◆ **TASK**
Taking the line with "Przy pomocy czego" as the first and the line with "başlayan taksitlerle!" as the last, set down the lines below exactly, pictures excluded.

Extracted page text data
════

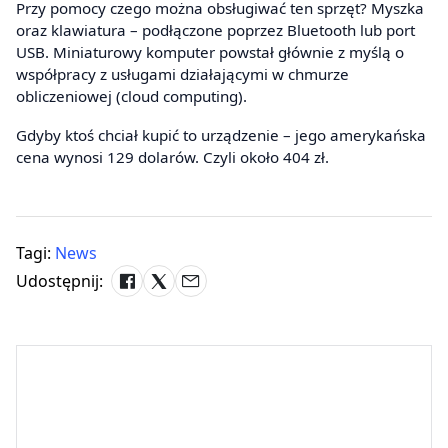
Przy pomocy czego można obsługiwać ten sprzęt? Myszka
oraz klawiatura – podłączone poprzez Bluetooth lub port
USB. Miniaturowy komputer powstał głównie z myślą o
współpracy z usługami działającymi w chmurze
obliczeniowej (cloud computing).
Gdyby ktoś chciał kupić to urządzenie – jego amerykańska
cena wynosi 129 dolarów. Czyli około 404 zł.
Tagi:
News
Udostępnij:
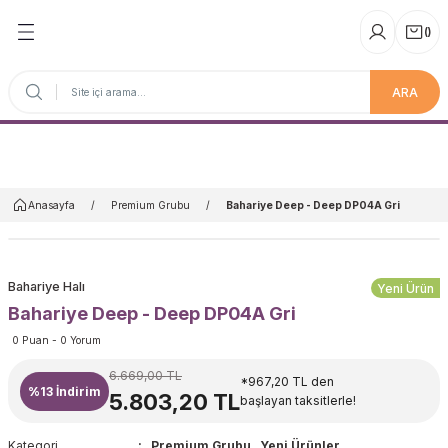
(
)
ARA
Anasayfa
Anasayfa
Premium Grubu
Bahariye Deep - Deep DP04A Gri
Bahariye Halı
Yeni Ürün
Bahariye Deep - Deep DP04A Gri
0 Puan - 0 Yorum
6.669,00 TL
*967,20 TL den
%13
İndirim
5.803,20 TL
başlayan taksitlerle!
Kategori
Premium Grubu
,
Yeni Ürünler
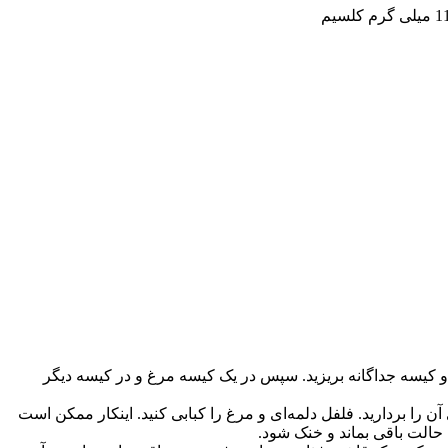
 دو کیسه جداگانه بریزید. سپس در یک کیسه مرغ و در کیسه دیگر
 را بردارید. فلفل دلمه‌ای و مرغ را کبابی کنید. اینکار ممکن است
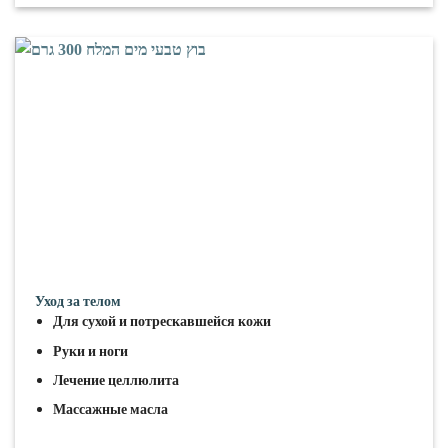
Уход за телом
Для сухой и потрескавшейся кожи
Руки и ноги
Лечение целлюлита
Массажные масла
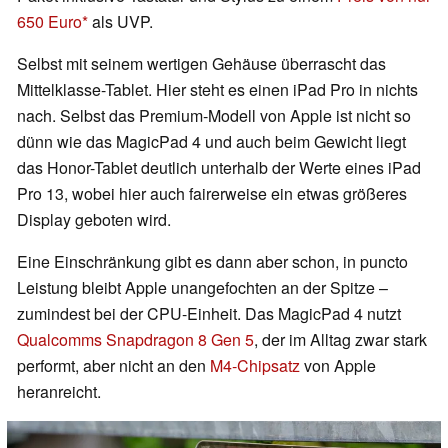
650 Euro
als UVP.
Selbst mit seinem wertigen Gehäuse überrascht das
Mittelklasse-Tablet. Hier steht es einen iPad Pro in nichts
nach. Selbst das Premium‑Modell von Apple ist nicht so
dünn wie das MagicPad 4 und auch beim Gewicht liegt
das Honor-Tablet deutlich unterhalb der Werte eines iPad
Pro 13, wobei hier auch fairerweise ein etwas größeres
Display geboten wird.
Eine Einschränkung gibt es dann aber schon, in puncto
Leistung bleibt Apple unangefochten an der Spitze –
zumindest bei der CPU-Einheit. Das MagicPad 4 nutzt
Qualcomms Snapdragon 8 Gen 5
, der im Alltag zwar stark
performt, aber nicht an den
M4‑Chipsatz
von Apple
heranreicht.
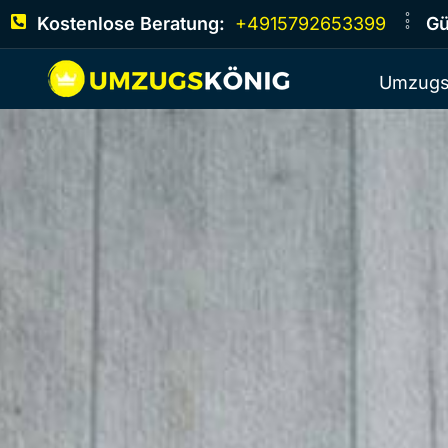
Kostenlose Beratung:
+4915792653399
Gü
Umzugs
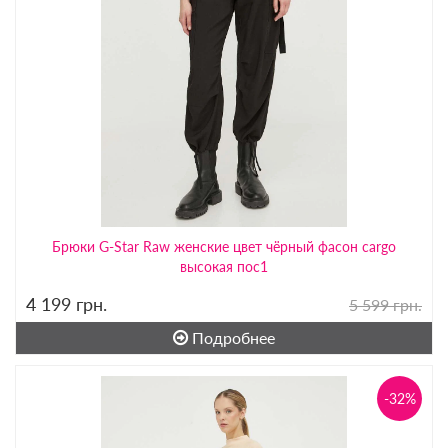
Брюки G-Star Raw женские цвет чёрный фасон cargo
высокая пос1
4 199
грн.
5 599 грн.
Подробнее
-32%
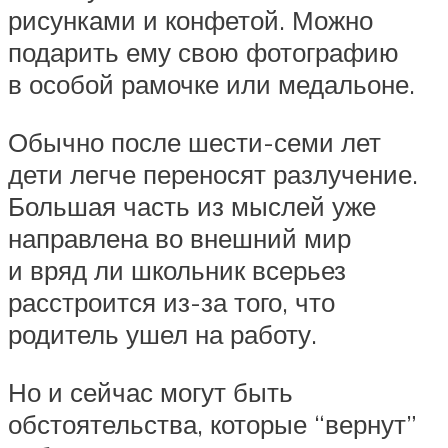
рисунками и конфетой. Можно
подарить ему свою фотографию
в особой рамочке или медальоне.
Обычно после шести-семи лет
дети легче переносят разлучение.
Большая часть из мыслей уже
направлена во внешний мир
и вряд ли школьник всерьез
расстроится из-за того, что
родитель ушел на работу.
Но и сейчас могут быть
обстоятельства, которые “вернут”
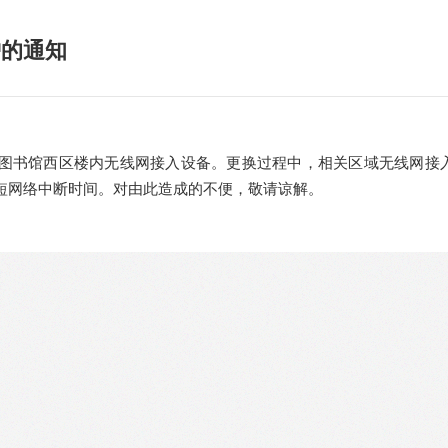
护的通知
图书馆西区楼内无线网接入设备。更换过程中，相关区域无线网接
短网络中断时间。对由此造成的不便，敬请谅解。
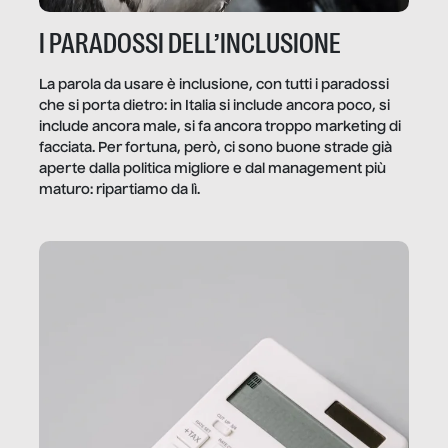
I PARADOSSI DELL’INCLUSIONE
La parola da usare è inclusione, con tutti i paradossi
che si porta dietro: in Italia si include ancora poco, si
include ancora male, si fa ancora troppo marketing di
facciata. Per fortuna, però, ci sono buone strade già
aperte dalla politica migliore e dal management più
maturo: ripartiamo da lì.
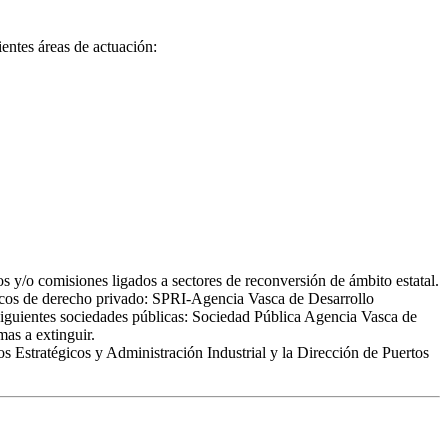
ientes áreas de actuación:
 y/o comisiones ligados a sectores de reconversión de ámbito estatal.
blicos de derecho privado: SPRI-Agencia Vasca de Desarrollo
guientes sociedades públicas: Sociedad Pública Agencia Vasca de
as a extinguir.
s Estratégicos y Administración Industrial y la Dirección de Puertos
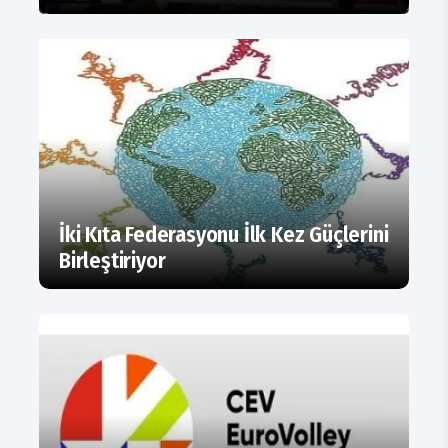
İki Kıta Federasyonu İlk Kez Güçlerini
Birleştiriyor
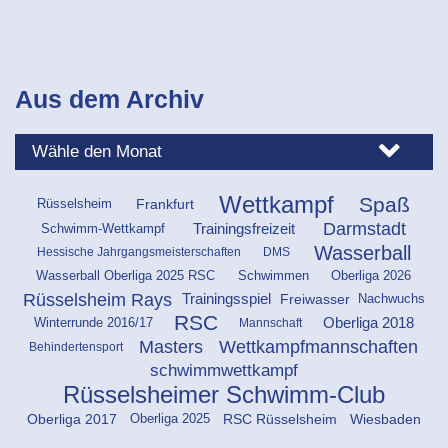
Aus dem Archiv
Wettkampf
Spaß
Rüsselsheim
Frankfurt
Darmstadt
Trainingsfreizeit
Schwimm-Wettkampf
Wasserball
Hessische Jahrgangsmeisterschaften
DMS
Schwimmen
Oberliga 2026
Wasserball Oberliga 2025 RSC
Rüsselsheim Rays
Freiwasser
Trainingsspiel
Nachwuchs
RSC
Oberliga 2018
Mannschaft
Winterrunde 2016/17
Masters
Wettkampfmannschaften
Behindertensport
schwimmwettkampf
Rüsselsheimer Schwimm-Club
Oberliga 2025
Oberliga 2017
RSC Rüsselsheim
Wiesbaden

════

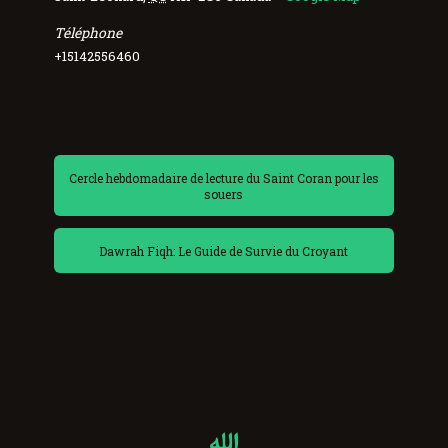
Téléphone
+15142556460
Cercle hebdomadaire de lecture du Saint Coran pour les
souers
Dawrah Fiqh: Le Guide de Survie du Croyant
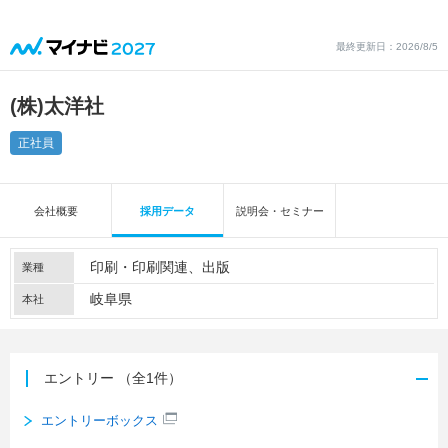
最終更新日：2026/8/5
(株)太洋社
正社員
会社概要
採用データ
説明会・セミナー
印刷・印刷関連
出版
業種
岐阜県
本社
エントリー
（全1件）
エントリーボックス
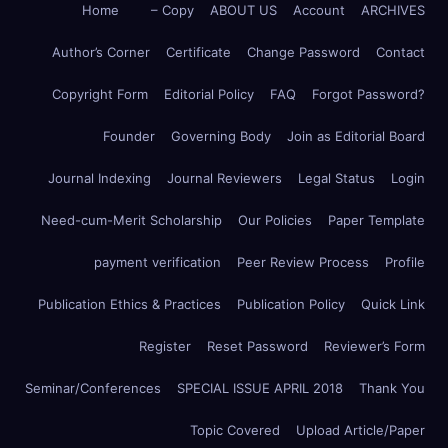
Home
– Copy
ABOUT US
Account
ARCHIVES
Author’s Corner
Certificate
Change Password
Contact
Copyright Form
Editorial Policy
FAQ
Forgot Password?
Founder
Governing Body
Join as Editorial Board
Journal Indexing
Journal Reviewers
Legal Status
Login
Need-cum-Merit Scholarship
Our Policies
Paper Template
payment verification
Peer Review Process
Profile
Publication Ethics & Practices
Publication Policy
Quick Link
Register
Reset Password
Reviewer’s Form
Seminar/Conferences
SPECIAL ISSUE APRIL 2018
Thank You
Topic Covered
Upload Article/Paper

════

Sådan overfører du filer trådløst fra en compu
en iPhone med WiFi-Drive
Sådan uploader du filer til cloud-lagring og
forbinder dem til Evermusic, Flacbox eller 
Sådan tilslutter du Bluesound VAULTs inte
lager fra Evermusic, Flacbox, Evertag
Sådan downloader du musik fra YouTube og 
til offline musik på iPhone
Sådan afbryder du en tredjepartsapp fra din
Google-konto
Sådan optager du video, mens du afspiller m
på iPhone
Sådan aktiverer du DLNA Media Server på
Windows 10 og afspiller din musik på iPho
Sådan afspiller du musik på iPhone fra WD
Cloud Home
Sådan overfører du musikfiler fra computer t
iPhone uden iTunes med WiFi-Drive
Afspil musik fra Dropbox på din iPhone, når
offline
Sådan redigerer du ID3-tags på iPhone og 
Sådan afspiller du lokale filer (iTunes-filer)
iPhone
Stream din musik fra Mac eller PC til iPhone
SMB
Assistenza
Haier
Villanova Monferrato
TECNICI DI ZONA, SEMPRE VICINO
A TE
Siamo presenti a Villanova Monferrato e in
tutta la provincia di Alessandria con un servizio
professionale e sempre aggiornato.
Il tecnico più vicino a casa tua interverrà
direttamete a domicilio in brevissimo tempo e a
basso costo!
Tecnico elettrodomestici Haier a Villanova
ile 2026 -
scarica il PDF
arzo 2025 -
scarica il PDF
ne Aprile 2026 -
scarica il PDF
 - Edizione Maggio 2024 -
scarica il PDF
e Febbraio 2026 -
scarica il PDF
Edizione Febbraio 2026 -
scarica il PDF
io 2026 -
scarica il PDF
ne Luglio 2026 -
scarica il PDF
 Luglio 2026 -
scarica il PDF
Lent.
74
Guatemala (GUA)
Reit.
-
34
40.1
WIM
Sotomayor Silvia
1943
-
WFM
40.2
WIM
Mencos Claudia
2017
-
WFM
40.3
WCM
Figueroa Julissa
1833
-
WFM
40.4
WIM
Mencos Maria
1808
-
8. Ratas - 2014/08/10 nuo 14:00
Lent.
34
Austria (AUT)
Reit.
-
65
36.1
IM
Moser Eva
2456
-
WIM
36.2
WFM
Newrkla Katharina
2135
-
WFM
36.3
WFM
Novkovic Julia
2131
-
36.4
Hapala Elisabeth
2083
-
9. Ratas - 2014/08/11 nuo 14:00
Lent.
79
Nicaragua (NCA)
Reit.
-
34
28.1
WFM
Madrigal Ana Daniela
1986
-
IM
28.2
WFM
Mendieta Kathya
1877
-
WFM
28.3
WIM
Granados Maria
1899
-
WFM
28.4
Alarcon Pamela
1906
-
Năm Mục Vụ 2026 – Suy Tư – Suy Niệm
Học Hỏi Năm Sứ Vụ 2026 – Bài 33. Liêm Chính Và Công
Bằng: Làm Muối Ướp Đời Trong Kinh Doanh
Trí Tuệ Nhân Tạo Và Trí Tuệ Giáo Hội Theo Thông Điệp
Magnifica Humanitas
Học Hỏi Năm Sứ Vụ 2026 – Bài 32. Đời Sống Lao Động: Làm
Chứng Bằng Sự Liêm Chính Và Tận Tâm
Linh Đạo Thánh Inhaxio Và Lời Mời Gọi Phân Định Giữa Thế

════

◆ **EXERCISE OUTPUT**
Przy pomocy czego można obsługiwać ten sprzęt? Myszka
oraz klawiatura – podłączone poprzez Bluetooth lub port
USB. Miniaturowy komputer powstał głównie z myślą o
współpracy z usługami działającymi w chmurze
obliczeniowej (cloud computing).
Gdyby ktoś chciał kupić to urządzenie – jego amerykańska
cena wynosi 129 dolarów. Czyli około 404 zł.
Tagi:
News
Udostępnij:
(
)
ARA
Anasayfa
Anasayfa
Premium Grubu
Bahariye Deep - Deep DP04A Gri
Bahariye Halı
Yeni Ürün
Bahariye Deep - Deep DP04A Gri
0 Puan - 0 Yorum
6.669,00 TL
*967,20 TL den
%13
İndirim
5.803,20 TL
başlayan taksitlerle!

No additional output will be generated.